Мне почему-то вдруг сделалось стыдно, неловко. Словно я просидел весь вечер с расстегнутой ширинкой, а заметил, лишь уходя, в гардеробе. Я вдруг взглянул на все вокруг глазами Ивана.

Какая дилетанщина! Стыд!

Больше всего это походило на дрянной драмкружковый спектакль – дешевая бутафория. Гнусность! Все эти зеркала, фальшивые пальмы, мореного дуба паркет, золотая лепнина по потолку, слоновьи кресла из Англии – какой китч, господи! А лица!

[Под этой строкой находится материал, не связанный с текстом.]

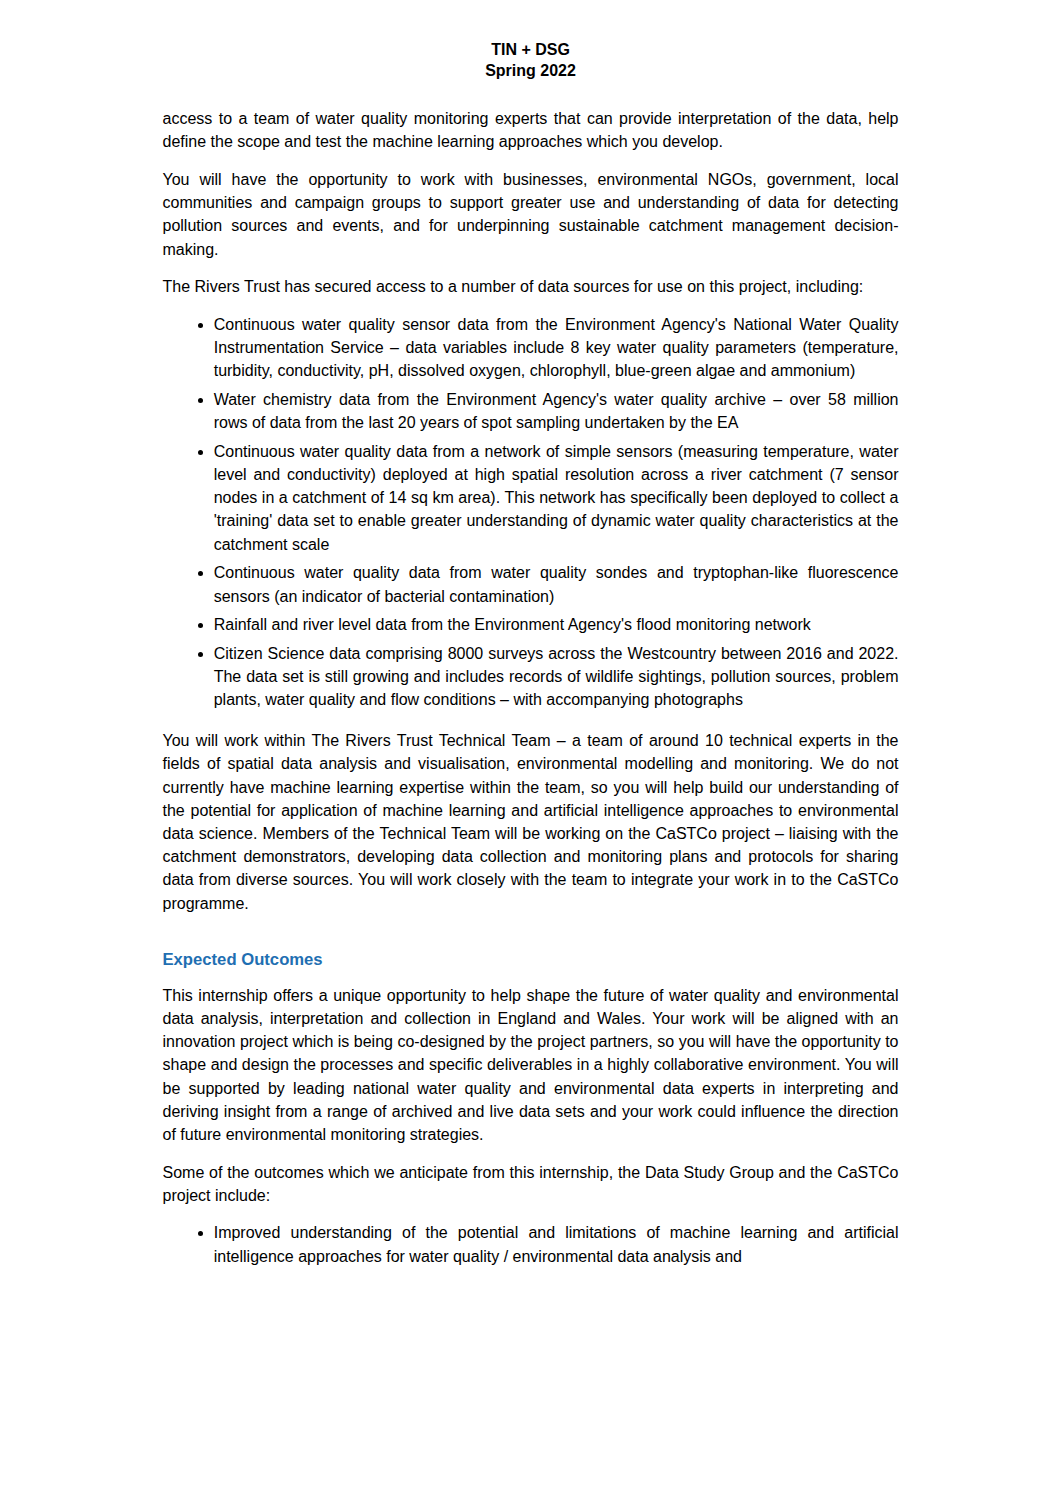TIN + DSG
Spring 2022
access to a team of water quality monitoring experts that can provide interpretation of the data, help define the scope and test the machine learning approaches which you develop.
You will have the opportunity to work with businesses, environmental NGOs, government, local communities and campaign groups to support greater use and understanding of data for detecting pollution sources and events, and for underpinning sustainable catchment management decision-making.
The Rivers Trust has secured access to a number of data sources for use on this project, including:
Continuous water quality sensor data from the Environment Agency's National Water Quality Instrumentation Service – data variables include 8 key water quality parameters (temperature, turbidity, conductivity, pH, dissolved oxygen, chlorophyll, blue-green algae and ammonium)
Water chemistry data from the Environment Agency's water quality archive – over 58 million rows of data from the last 20 years of spot sampling undertaken by the EA
Continuous water quality data from a network of simple sensors (measuring temperature, water level and conductivity) deployed at high spatial resolution across a river catchment (7 sensor nodes in a catchment of 14 sq km area). This network has specifically been deployed to collect a 'training' data set to enable greater understanding of dynamic water quality characteristics at the catchment scale
Continuous water quality data from water quality sondes and tryptophan-like fluorescence sensors (an indicator of bacterial contamination)
Rainfall and river level data from the Environment Agency's flood monitoring network
Citizen Science data comprising 8000 surveys across the Westcountry between 2016 and 2022. The data set is still growing and includes records of wildlife sightings, pollution sources, problem plants, water quality and flow conditions – with accompanying photographs
You will work within The Rivers Trust Technical Team – a team of around 10 technical experts in the fields of spatial data analysis and visualisation, environmental modelling and monitoring. We do not currently have machine learning expertise within the team, so you will help build our understanding of the potential for application of machine learning and artificial intelligence approaches to environmental data science. Members of the Technical Team will be working on the CaSTCo project – liaising with the catchment demonstrators, developing data collection and monitoring plans and protocols for sharing data from diverse sources. You will work closely with the team to integrate your work in to the CaSTCo programme.
Expected Outcomes
This internship offers a unique opportunity to help shape the future of water quality and environmental data analysis, interpretation and collection in England and Wales. Your work will be aligned with an innovation project which is being co-designed by the project partners, so you will have the opportunity to shape and design the processes and specific deliverables in a highly collaborative environment. You will be supported by leading national water quality and environmental data experts in interpreting and deriving insight from a range of archived and live data sets and your work could influence the direction of future environmental monitoring strategies.
Some of the outcomes which we anticipate from this internship, the Data Study Group and the CaSTCo project include:
Improved understanding of the potential and limitations of machine learning and artificial intelligence approaches for water quality / environmental data analysis and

Какие персонажи!

Эти откляченные мизинцы мясистых рук!

Ненароком выскользнувшие из-под манжет швейцарские хронометры.

Золотые зажигалки, никак не желающие сидеть в темноте кармана.

Пошлятина!

И эта хваткая невеста, на своем шведском протезе ухитрившаяся проскакать – прыг-скок – по всем кроватям здесь присутствующих, и подлец-полковник со своим белоснежным оскалом, и недоучки братья Гольдберги – наши бензиновые герцоги, и красномордый хам и мерзавец мэр, и слюнявый меценат Трящев со своей вульгарной дурой женой, и судья – изнывающий педофил и страстный рыболов-охотник, грубый Рафик Муюмов с огрызенными до мяса ногтями – сеть супермаркетов «Наяда».

Да и я сам.

Я!

Сливки общества, одним словом. Честь, ум и совесть, короче говоря.

10

Стряхнул наваждение, залпом допил коньяк. Повернулся к нему:

– Иван Александрыч, не томите… Какие мельницы, какой палладий?

– Палладий девятнадцать, – Иван строго глянул на меня, – девятнадцать… – И продолжил: – Это топливо будущего. До недавнего времени было всего лишь одно месторождение – в Кашмире.

– В Кашире? – Это Ольга Трящева.

– В Кашмире, Индия. Штат на границе с Пакистаном. Особого интереса палладий девятнадцать не представлял. Так, ученые экспериментировали. В основном в термоядерном синтезе, чистая теория, никакого практического применения. Пока…

Иван критически оценил сигару, которая явно мешала ему, тлея в руке, прицелился и ловко метнул ее в камин.

Диана зааплодировала, тут же стухнув под строгим жениховым взглядом.

– Пока… – наконец освободившаяся рука подняла указательный палец, – пока профессор Маннерстрем не изобрел свою мельницу, Палладиеву мельницу.

Иван снова обвел всех взглядом.

– Палладиева мельница – это фактически «перпетуум мобиле»…

– Вечный двигатель, – невольно влез я.

– Да, вечный двигатель! – гордо провозгласил Иван. Будто он и есть тот самый Маннерстрем.

– Палладий девятнадцать заменит все формы энергии в самом ближайшем будущем…

– И бензин? – озабоченно спросил младший Гольдберг, Сема.

– И бензин, и солярка, и уголь, и газ – все это скоро станет не более актуально, чем паровой котел. Для Палладиевой мельницы достаточно незначительное количество вещества. Происходит банальная ядерная реакция – деление ядра на две части, с одновременным выделением двух-трех нейтронов. Те, в свою очередь, вызывают деление следующих ядер. Такое деление происходит при попадании нейтрона в ядро атома палладия девятнадцать. Ну это элементарно, да?

Все зачарованно глядят на Ивана. Рафик сладострастно обкусывает пальцы. Диана в почти что религиозном экстазе, как монашки, которым являлись ангелы.

– Гениальность изобретения Маннерстрема в том, что в его устройстве, в этой самой мельнице, палладий девятнадцать регенерирует сам себя. Как бы самовоспроизводит. И реакция протекает непрерывно и сколь угодно долго. Палладий девятнадцать, как и уран, состоит из трех изотопов, но, в отличие от урана, его конструкционные материалы и замедлитель не поглощают нейтроны столь интенсивно. По крайней мере, так утверждает Маннерстрем, исследования которого мы финансируем. И контролируем.